The four-member commission unanimously voted to approve rules to the program that will offer up to $50 a month to low-income households and up to $75 a month to households on Native American land for broadband service. The FCC will also provide a one-time discount to poor households of up to $100 to purchase a computer or tablet. 

The program will be available to eligible households within 60 days, said Jessica Rosenworcel, the acting chairwoman of the FCC. The agency still needs to sign up broadband providers that will administer and accept the discounts. 

"This is a program that will help those at risk of digital disconnection," Rosenworcel said in a statement. "It will help those sitting in cars in parking lots just to catch a Wi-Fi signal to go online for work. It will help those lingering outside the library with a laptop just to get a wireless signal for remote learning."

Rosenworcel began circulating her proposal, called the Emergency Broadband Benefit, among FCC commissioners earlier this week. The plan puts into action money Congress allocated in December as part of the COVID-19 relief bill. Congress stipulated that the money would be available to households that are at the poverty line or 135 percent above it, those who qualify for free and reduced school lunches, or people who have experienced substantial loss of income since Feb. 29, 2020.

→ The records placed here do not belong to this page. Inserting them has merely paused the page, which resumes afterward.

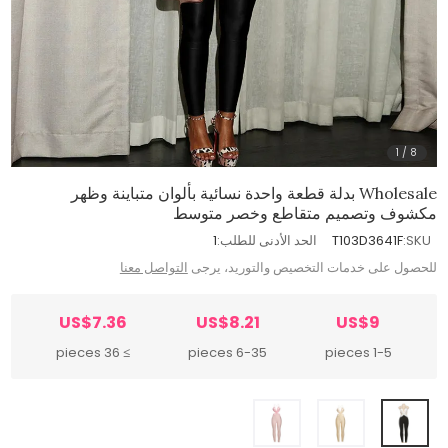
1
/
8
Wholesale بدلة قطعة واحدة نسائية بألوان متباينة وظهر
مكشوف وتصميم متقاطع وخصر متوسط
SKU:
T103D3641F
الحد الأدنى للطلب:
1
للحصول على خدمات التخصيص والتوريد، يرجى
التواصل معنا
US$7.36
US$8.21
US$9
≥ 36 pieces
6-35 pieces
1-5 pieces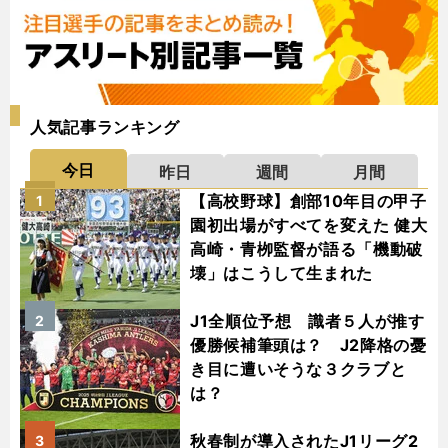
人気記事ランキング
今日
昨日
週間
月間
【高校野球】創部10年目の甲子
1
園初出場がすべてを変えた 健大
高崎・青栁監督が語る「機動破
壊」はこうして生まれた
J1全順位予想 識者５人が推す
2
優勝候補筆頭は？ J2降格の憂
き目に遭いそうな３クラブと
は？
秋春制が導入されたJ1リーグ2
3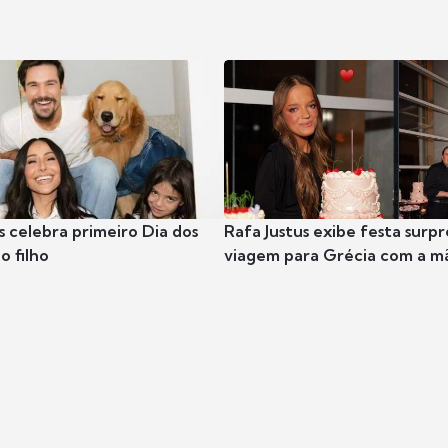
s celebra primeiro Dia dos
Rafa Justus exibe festa surpr
o filho
viagem para Grécia com a m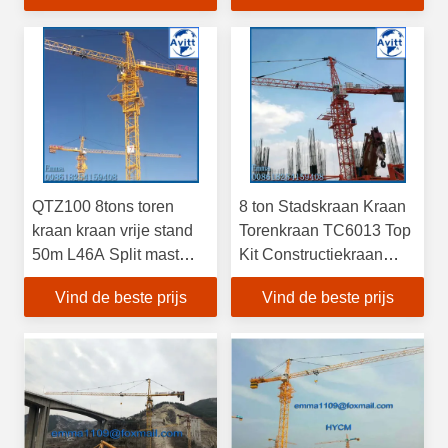
QTZ100 8tons toren
8 ton Stadskraan Kraan
kraan kraan vrije stand
Torenkraan TC6013 Top
50m L46A Split mast
Kit Constructiekraan
sectie in Rusland
DAP Moskou
Vind de beste prijs
Vind de beste prijs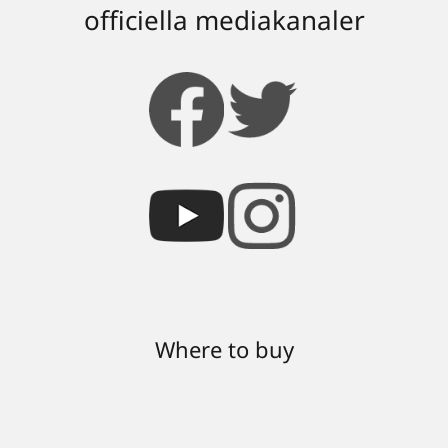
officiella mediakanaler
Where to buy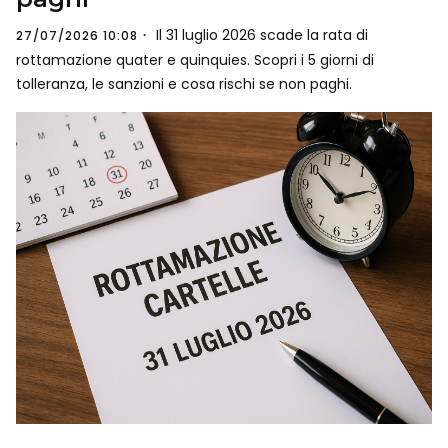
Il 31 luglio 2026 scade la rata di
27/07/2026 10:08
rottamazione quater e quinquies. Scopri i 5 giorni di
tolleranza, le sanzioni e cosa rischi se non paghi.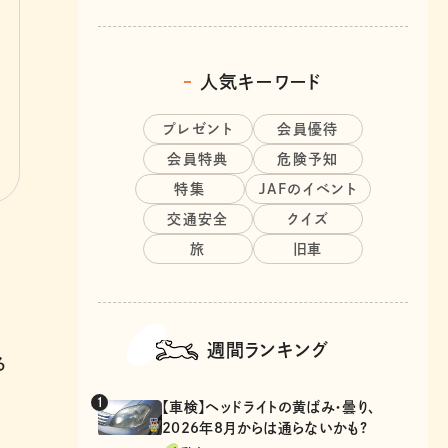
人気キーワード
プレゼント
会員優待
会員特典
危険予知
特集
JAFのイベント
交通安全
クイズ
旅
旧車
週間ランキング
る
【車検】ヘッドライトの黄ばみ・曇り、
2026年8月からは通らないかも?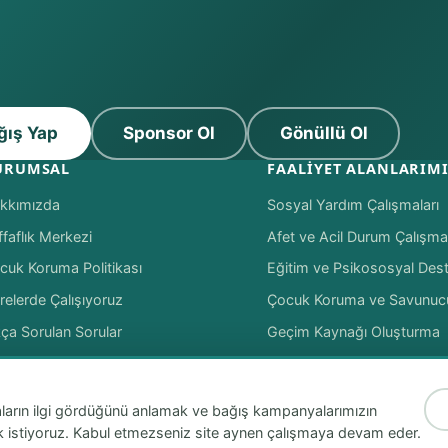
ğış Yap
Sponsor Ol
Gönüllü Ol
URUMSAL
FAALIYET ALANLARIM
kkımızda
Sosyal Yardım Çalışmaları
ffaflık Merkezi
Afet ve Acil Durum Çalışmal
cuk Koruma Politikası
Eğitim ve Psikososyal Des
relerde Çalışıyoruz
Çocuk Koruma ve Savunuc
kça Sorulan Sorular
Geçim Kaynağı Oluşturma
tişim
Tüm Projeler
faların ilgi gördüğünü anlamak ve bağış kampanyalarımızın
nmak istiyoruz. Kabul etmezseniz site aynen çalışmaya devam eder.
Powered By DijitalPlus
2016'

The FCC estimates that at least 14.5 million homes don't have access to broadband. The pandemic has shined a light on the inequities between people with and without access to high-speed internet. For millions of Americans, the digital divide exists because they live in a rural part of the country where broadband infrastructure simply isn't available. For other families in rural and suburban markets, broadband service may be available but unaffordable. During the pandemic, students without internet service haven't been able to attend school. And adults who can't go into offices have been unable to work remotely. 

Policy makers have tried for years to resolve the digital divide. Despite billions of dollars being spent each year to subsidize the cost of building new infrastructure and to offset the cost of service for poor Americans, the problem persists. It hasn't helped that the FCC for years has been addressing these problems using maps that don't accurately reflect where broadband service exists and where it doesn't. 

Congress and the FCC agree that the broadband mapping issue needs to be fixed. At the FCC's February meeting, Rosenworcel launched a task force to fulfill Congress' mandate to improve the FCC's broadband maps.